Mikati also said Lebanon would be very lucky if it was able to reach a framework for an agreement with the International Monetary Fund by the end of the year. 

Mikati took office earlier this month determined to revive IMF talks.

A billionaire tycoon, Mikati faces a difficult path to remedying one of the sharpest financial meltdowns of modern times. The challenges include his government’s limited shelf-life, with elections due next Spring.

In the most detailed comments yet on his approach for trying to reverse Lebanon’s devastating financial meltdown, Mikati said in an interview with broadcaster LBCI that there would be a fair distribution of the losses in the financial system and to protect small depositors.

Lazard helped the previous government draw up a financial rescue plan that identified losses of some $90 billion in the financial system.

But the plan was shot down by objections from the banks, which said it made them foot too much of the bill for the collapse, in addition to opposition from the central bank and the ruling political elite that got Lebanon into its crisis.

Reaching agreement on the losses is seen as the first step towards a deal with the IMF, which endorsed the figures in the previous government’s plan.

“I will not announce anything except if the whole financial recovery plan is complete,” Mikati told LBCI.

“We have the financial recovery plan, I have asked the company that set it to come to Lebanon and they will come and I will have a meeting with them in the coming days … to see how we can update this plan”, Mikati said.

“I want to ask for a more realistic plan to get out of this crisis we are in,” he added.

Mikati said he was not planning to privatize state assets because they will be sold on the cheap

BEIRUT, Feb 25 – Lebanon approved on February 26, 2020 the U.S. Financial advisor LAZARD to be its adviser on debt restructuring

WANTS TO PROTECT SMALL DEPOSITORS

An IMF agreement is seen as Lebanon’s only path to accessing aid from foreign donors who are demanding reforms to address the root causes of the collapse, including state corruption and waste.

“We will be very lucky if we finish before new year,” Mikati said when asked about how long it might take to reach an IMF deal.

“We will be lucky if we put the main framework (by then).”

Mikati formed a government after a year of political deadlock that compounded an economic meltdown that has propelled three quarters of Lebanon’s population into poverty and seen its currency plummet by more than 90%.

Savers have been frozen out of the paralyzed banking system, being forced to take a hair-cut of as much as 80% of the value of their deposits on withdrawals.

“I want to protect the depositor as much as possible, the small depositors, I need to see how we can do that, this is what I’m trying to do,” Mikati said.
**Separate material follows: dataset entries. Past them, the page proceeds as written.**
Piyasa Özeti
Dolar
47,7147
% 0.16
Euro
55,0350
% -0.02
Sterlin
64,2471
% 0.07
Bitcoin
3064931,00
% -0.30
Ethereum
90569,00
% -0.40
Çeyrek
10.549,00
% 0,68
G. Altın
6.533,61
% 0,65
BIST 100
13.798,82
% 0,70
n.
“The inclination is definitely to protect the small depositors who have between $50,000 to $70,000 accounts, and these will take their money in dollars for sure.”

Since taking office, Mikati – a Sunni Muslim – has said he will not allow Lebanon to be used as a platform for actions against other Arabs, implicit criticism of the Iran-supported Shi’ite Muslim group Hezbollah, which backs his government.

But on Monday, Mikati said there was currently no plan for him to visit Saudi Arabia, which once spent heavily in Lebanon but has shunned it for years because of Hezbollah’s influence, and the matter of Lebanon’s Gulf ties was not discussed with French President Emmanuel Macron during a visit to Paris last week.